Lalo Huber: “La sociedad podría ser un Paraíso”

Tiempo estimado de lectura: 4 minutos Para poder cambiar, debemos hacer pequeños grandes cambios en nosotros mismos. Aquí las claves para saber por dónde empezar.

Tiempo estimado de lectura: 4 minutos

Por Lola López Quai
lola.elcafediario@gmail.com

Lalo Huber se desempeña como coach y docente. Pero primero fue músico, después ingeniero electrónico con orientación en diseño de computadoras, trabajó en varias empresas y un día se empezó a dar cuenta de que “algo” faltaba, de que “algo” no andaba bien.

Entonces se puso a estudiar budismo, kabalah, psicología, taoísmo y disciplinas varias que lo llevaron a interpretar el mundo de otra manera y, poco a poco, a vivir con más calma y felicidad. Esto es lo que transmite en sus clases, libros y talleres.

Vivir mejor es posible

¿En serio se puede vivir mejor?

Sí.

¿Y qué hay que hacer?

Reprogramar la mente. Es la única forma de cambiar conductas en profundidad y todo aquello que no nos hace bien.

¿Rencor, celos, envidia?

También. Pero podemos empezar por algo más concreto y cotidiano como la queja.

El comportamiento negativo nos aleja

¿Qué pasa con la queja?

Que deteriora nuestra imagen y nadie quiere nuestra compañía. A la mayoría de la gente le desagrada mucho la queja, sobre todo la que se repite. ¿O acaso a usted no evita la compañía de las personas quejosas? La queja aburre, mata relaciones y posibilidades laborales y sociales.

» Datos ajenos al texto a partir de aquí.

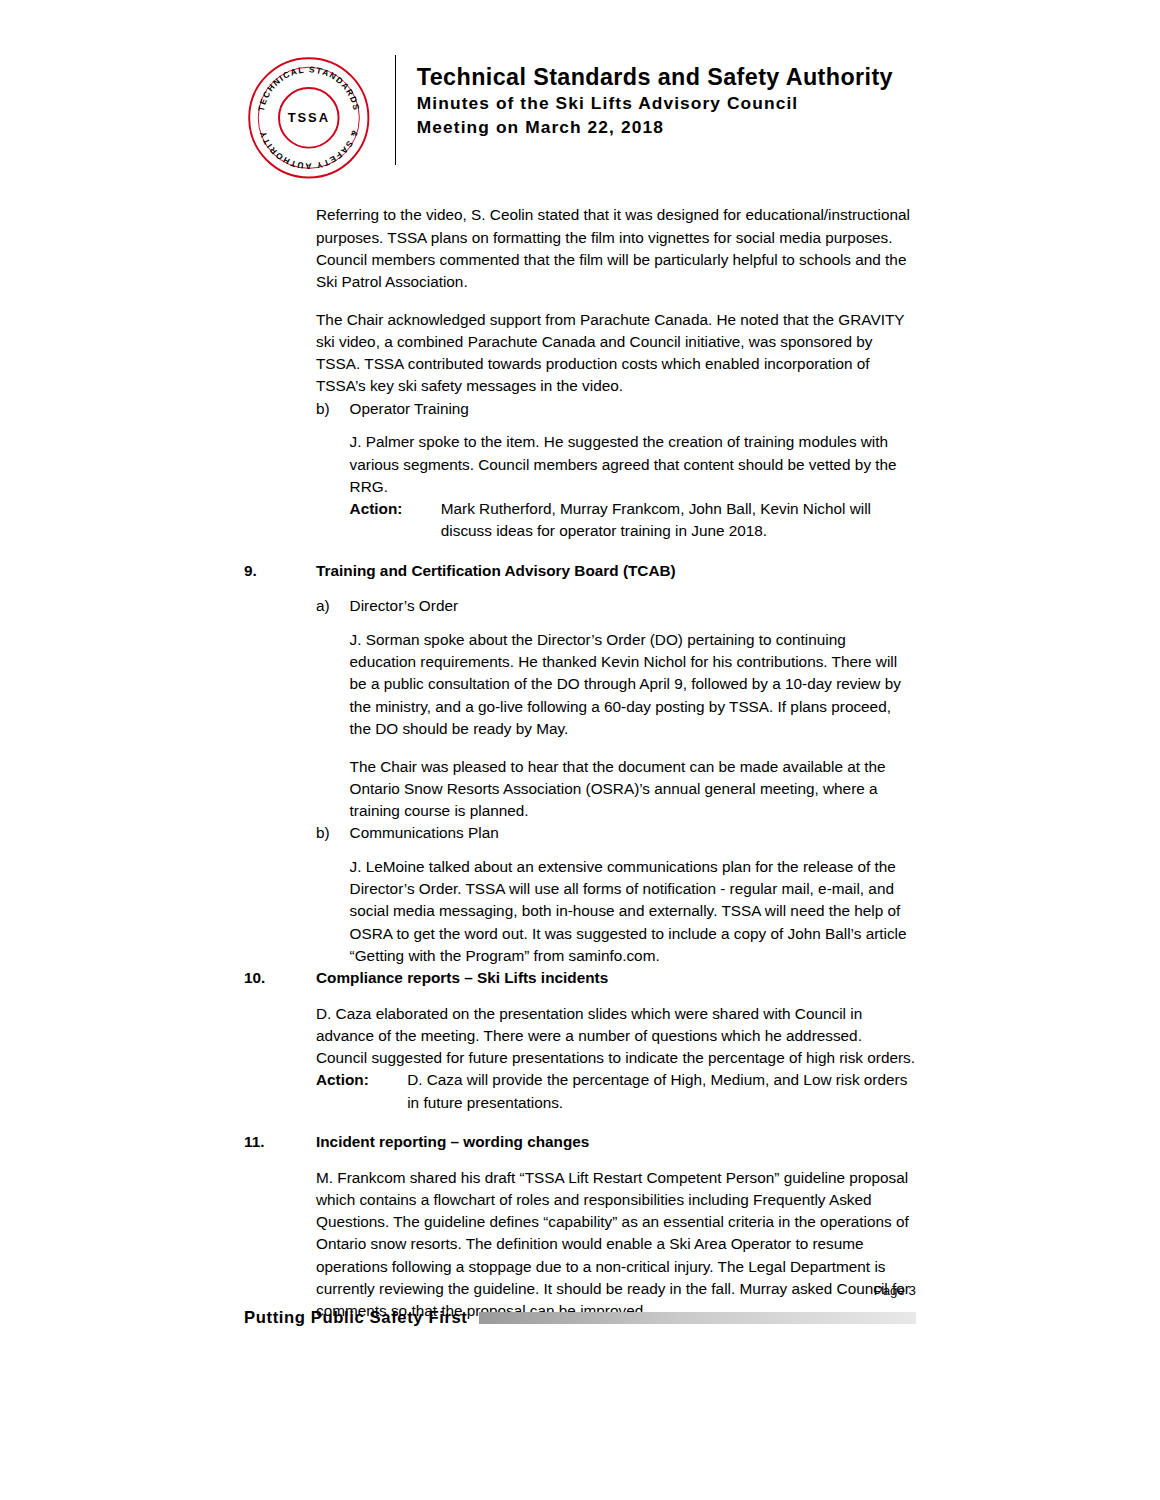TECHNICAL STANDARDS & SAFETY AUTHORITY TSSA
Technical Standards and Safety Authority
Minutes of the Ski Lifts Advisory Council
Meeting on March 22, 2018
Referring to the video, S. Ceolin stated that it was designed for educational/instructional purposes. TSSA plans on formatting the film into vignettes for social media purposes. Council members commented that the film will be particularly helpful to schools and the Ski Patrol Association.
The Chair acknowledged support from Parachute Canada. He noted that the GRAVITY ski video, a combined Parachute Canada and Council initiative, was sponsored by TSSA. TSSA contributed towards production costs which enabled incorporation of TSSA’s key ski safety messages in the video.
b)
Operator Training
J. Palmer spoke to the item. He suggested the creation of training modules with various segments. Council members agreed that content should be vetted by the RRG.
Action:
Mark Rutherford, Murray Frankcom, John Ball, Kevin Nichol will discuss ideas for operator training in June 2018.
9.
Training and Certification Advisory Board (TCAB)
a)
Director’s Order
J. Sorman spoke about the Director’s Order (DO) pertaining to continuing education requirements. He thanked Kevin Nichol for his contributions. There will be a public consultation of the DO through April 9, followed by a 10-day review by the ministry, and a go-live following a 60-day posting by TSSA. If plans proceed, the DO should be ready by May.
The Chair was pleased to hear that the document can be made available at the Ontario Snow Resorts Association (OSRA)’s annual general meeting, where a training course is planned.
b)
Communications Plan
J. LeMoine talked about an extensive communications plan for the release of the Director’s Order. TSSA will use all forms of notification - regular mail, e-mail, and social media messaging, both in-house and externally. TSSA will need the help of OSRA to get the word out. It was suggested to include a copy of John Ball’s article “Getting with the Program” from saminfo.com.
10.
Compliance reports – Ski Lifts incidents
D. Caza elaborated on the presentation slides which were shared with Council in advance of the meeting. There were a number of questions which he addressed. Council suggested for future presentations to indicate the percentage of high risk orders.
Action:
D. Caza will provide the percentage of High, Medium, and Low risk orders in future presentations.
11.
Incident reporting – wording changes
M. Frankcom shared his draft “TSSA Lift Restart Competent Person” guideline proposal which contains a flowchart of roles and responsibilities including Frequently Asked Questions. The guideline defines “capability” as an essential criteria in the operations of Ontario snow resorts. The definition would enable a Ski Area Operator to resume operations following a stoppage due to a non-critical injury. The Legal Department is currently reviewing the guideline. It should be ready in the fall. Murray asked Council for comments so that the proposal can be improved.
Page 3
Putting Public Safety First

¿Cómo hacer para no quejarse cuando hay motivos?

Ponerse a pensar que es mayor el daño que la ventaja. Frenar el impulso. Que no nos domine el piloto automático.

Claves para evitar conflictos

¿Y con las personas complicadas, cómo hacemos para tratarlas?

Las que llamamos “complicadas” son personas a quienes las pequeñas cosas pueden alterarlas. Se ofenden muy fácilmente, creen que les hacen desaires a propósito e incluso imaginan situaciones negativas para enojare (“Pasó por al lado mío y ni me saludó“).

Sí, exactamente esas personas…

Bueno, lo primero que hay que hacer es eliminar la propia susceptibilidad, de lo contrario viviremos en constante conflicto. Cuando esas personas difíciles son familiares, colegas o individuos con los que debemos interactuar, es clave manejarnos bien. Escucharlos, elogiarlos y hasta ser capaces de recibir una agresión sin que nos afecte, y analizar la situación para ver qué nos conviene hacer. Para esto, tenemos que elevarnos en conciencia.

Conocer y conocernos

¿Cómo sería?

Observarme a mí mismo y al entorno para conocerme, conocerlo y saber qué es lo mejor en cada momento tanto para mí como para los demás. Estar consciente de esto mejora muchísimo las relaciones con los otros, con uno mismo y permite ver posibilidades de todo tipo donde en otro momento no veíamos nada o no entendíamos por qué pasaba lo que pasaba.

Reprogramar la mente, elevar la conciencia.  Suena complicado.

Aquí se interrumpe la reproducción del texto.